Goverment-Funded Study Concludes That Education Is Bad For The Environment
Because when people get an education, find success in their careers and make money they tend to consume more energy and natural resources. And that, of course, is bad.
This passage is taken from the Education for Sustainable Development Toolkit, which was written by Dr. Rosalyn McKeown of the University of Tennessee:
Generally, more highly educated people, who have higher incomes, consume more resources than poorly educated people, who tend to have lower incomes. In this case, more education increases the threat to sustainability. . . .

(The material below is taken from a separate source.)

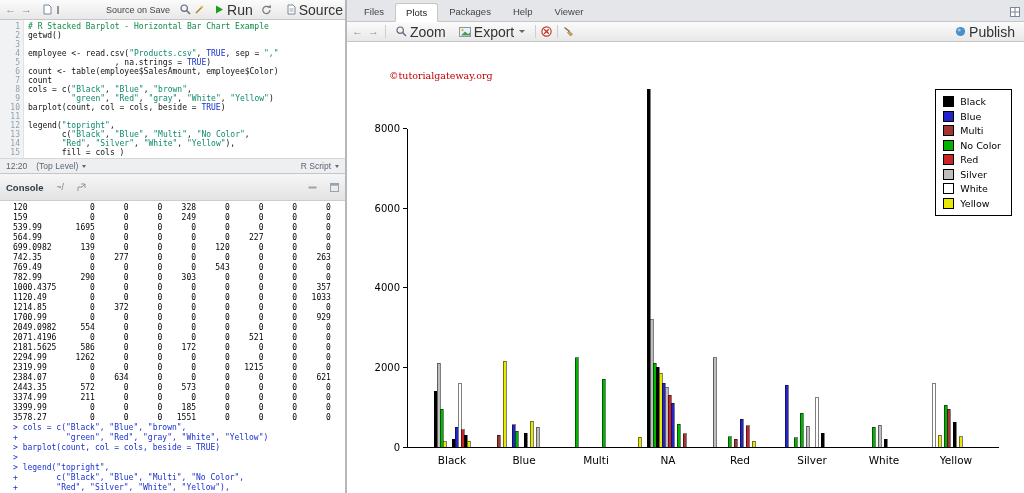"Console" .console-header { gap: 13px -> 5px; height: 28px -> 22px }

Nations Educational, Scientific and Cultural Organization (UNESCO) Statistical Yearbook and World Education Report, for example, show that in the United States more than 80 percent of the population has some post-secondary education, and about 25 percent of the population has a four-year degree from a university. Statistics also show that per-capita energy use and waste generation in the United States are nearly the highest in the world. In the case of the United States, more education has not led to sustainability. Clearly, simply educating citizenry to higher levels is not sufficient for creating sustainable societies. The challenge is to raise the education levels without creating an ever-growing demand for resources and consumer goods and the accompanying production of pollutants.

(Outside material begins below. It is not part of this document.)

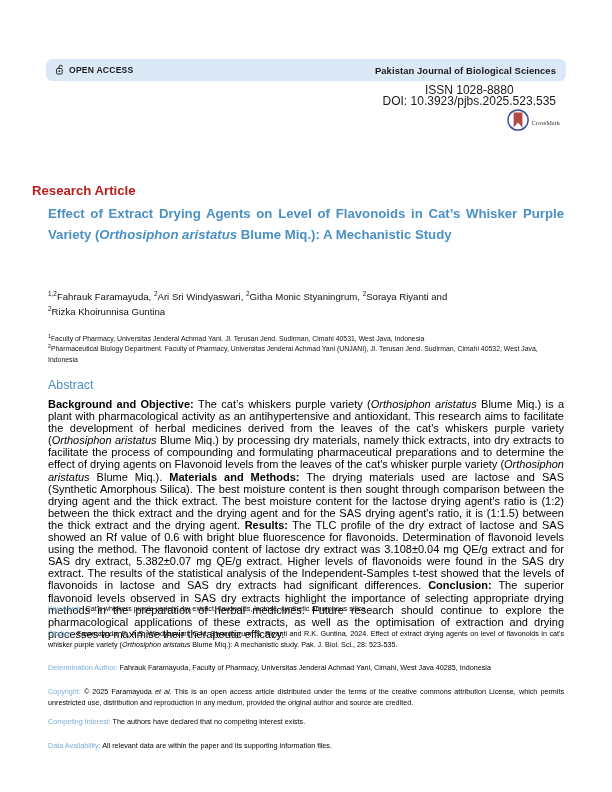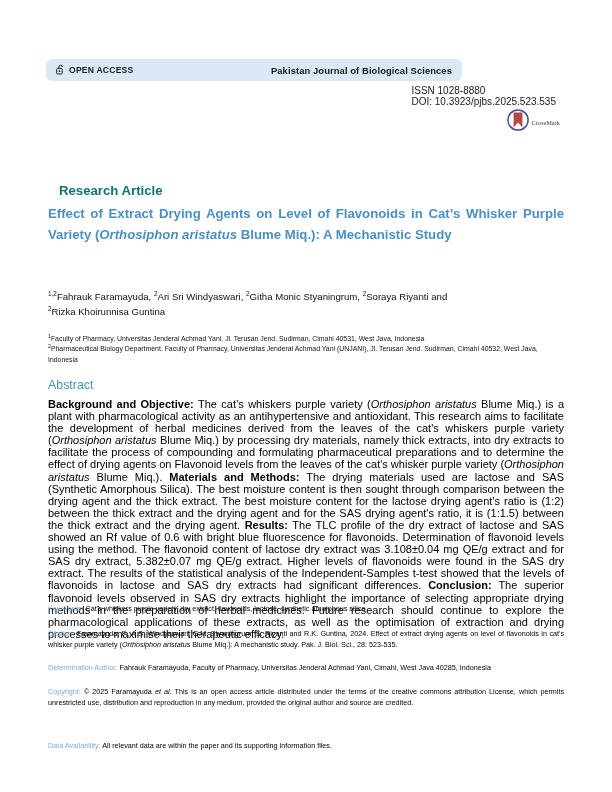"OPEN ACCESS" .header-bar { width: 416px -> 520px }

So, in summary, we should be trying to find out how to educate people without letting them become affluent and thus wanting creature comforts like nice cars, large homes, electronic gadgets, etc. All for the sake of cutting back on pollution. Sound...rather Orwellian? It is. And notice that there’s no mention of finding ways to provide “consumer goods” that cause less pollution. Only mention of reducing demand for those consumer goods. Because I guess that’s the role of government. To keep us from wanting things.

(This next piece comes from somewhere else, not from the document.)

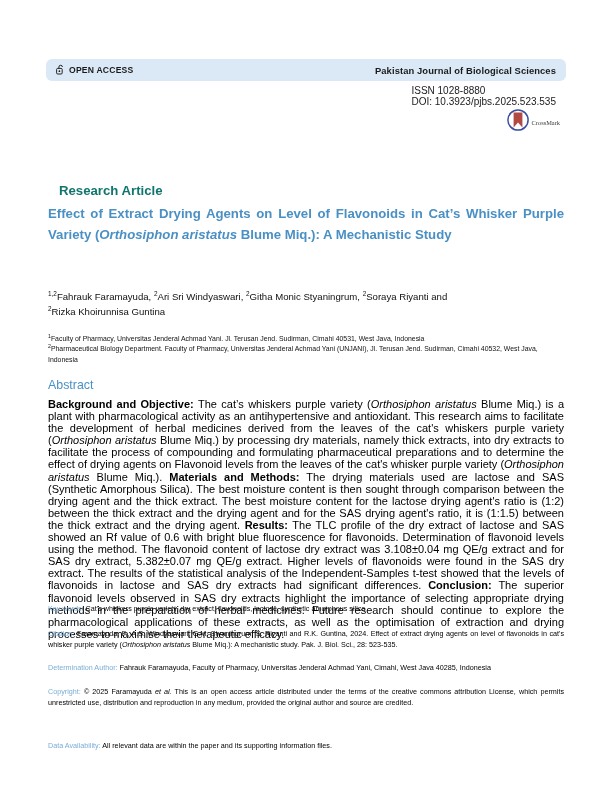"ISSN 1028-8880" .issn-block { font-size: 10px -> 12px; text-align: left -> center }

Dr. McKeown’s work on this “toolkit,” per the North Dakota Policy Council, was made possible by the Waste Management Resource and Education Institute, an organization that receives 78.5% of its funding from the US Department of Education, the Department of Defense, the Environmental Protection Agency, and the Tennessee Valley Authority. Meaning the funding for this nonsense about keeping people poor and uneducated for the sake of the environment (or, at the very least, making people want less stuff) came out of your wallets.
As I’ve been saying for a while now, global warming for many isn’t so much about actually protecting the environment as it’s about a desire to control every aspect of your life. If “pollution” can be used as an excuse to keep you from getting that new SUV you want, or from buying that new Blackberry you’ve had your eye on, these big-government liberals who are pushing environmentalism are going to do it. Because what they really want is power.